Talk with a few breeders to get an idea of the cost of a puppy for particular breed. "If the price is too good to be true, it usually is," Munden said. The AKC Marketplace is one spot to find breeders. The AKC does not certify breeders.
When it comes to getting a healthy puppy, Munden said, any reputable breeder will have had the puppy examined and already have begun their vaccination cycle. Ask for paperwork. "If the breeder does not have vet records on the dog, you should reconsider purchasing the dog," Munden said.
Follow up with your own vet and finish the vaccination cycle to ensure your puppy is fully protected. She adds that the puppy should not be around any unvaccinated dogs until they’re fully vaccinated at approximately 16 to 18 weeks old.
Seeing the puppy in person is key. It's usually, Munden said, in the best interest of the puppy for the new owner to go and pick up the puppy.
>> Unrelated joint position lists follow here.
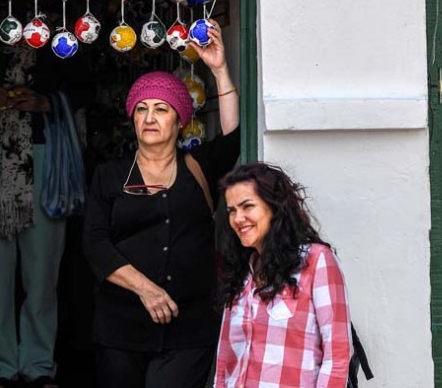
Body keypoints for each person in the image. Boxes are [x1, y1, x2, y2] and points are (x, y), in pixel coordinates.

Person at [82, 20, 240, 388]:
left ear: (181, 120)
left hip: (189, 328)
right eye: (142, 109)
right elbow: (95, 244)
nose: (150, 118)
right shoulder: (109, 175)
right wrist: (146, 289)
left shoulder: (199, 166)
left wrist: (218, 70)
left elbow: (234, 137)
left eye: (161, 109)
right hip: (121, 329)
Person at [0, 43, 86, 388]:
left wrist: (44, 102)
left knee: (42, 269)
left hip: (44, 157)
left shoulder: (60, 38)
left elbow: (82, 90)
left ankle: (38, 362)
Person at [214, 163, 352, 388]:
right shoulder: (241, 272)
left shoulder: (316, 261)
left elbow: (337, 356)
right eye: (231, 211)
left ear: (274, 206)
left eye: (247, 206)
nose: (238, 218)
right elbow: (224, 364)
The Michigan Department of Attorney General says if you are unable to see a dog in person, see if the breeder is willing to do video chat. Or even "send you a photo or video with your name and the date written on a piece of paper next to the puppy. Be sure to do this before making any sort of deposit."
Don't pay all the money upfront until you meet the pet.
Know that customer testimonials can be fake, just like the pictures. If you spot the same text — or photo — on other websites, you might conclude that the breeder is likely a scammer.
PetScams.com tracks some scams.
Consumers can file complaints about scams to the AARP Fraud Watch Network Help Line at 877-908-3360 weekdays from 8 a.m. to 8 p.m. Eastern.
Some red flags of puppy scams are similar to other scams: Sellers create a sense of urgency to buy now; they want payments in odd forms, like gift cards, bitcoin or Zelle; and they're not really answering your questions. Never use Zelle or a money transfer service from your bank to buy a puppy. Try to use a credit card whenever possible.
Once you buy gift cards or send money via Zelle, the crooks will soon come up with other reasons for you to send more cash. Many of the puppy scams of late include last-minute, unexpected added medical or transportation costs, which only put more money in the pockets of the scammers.
Fortunately, Reddout, the Michigan retiree, didn't lose another $799 in gift cards for that thermal crate. It didn't make sense why the person delivering "Gemma" couldn't just take that crate back without her making a big, unexpected payment upfront.
"I realized it was a scam when he wanted the $799 to ship the dog," Reddout said.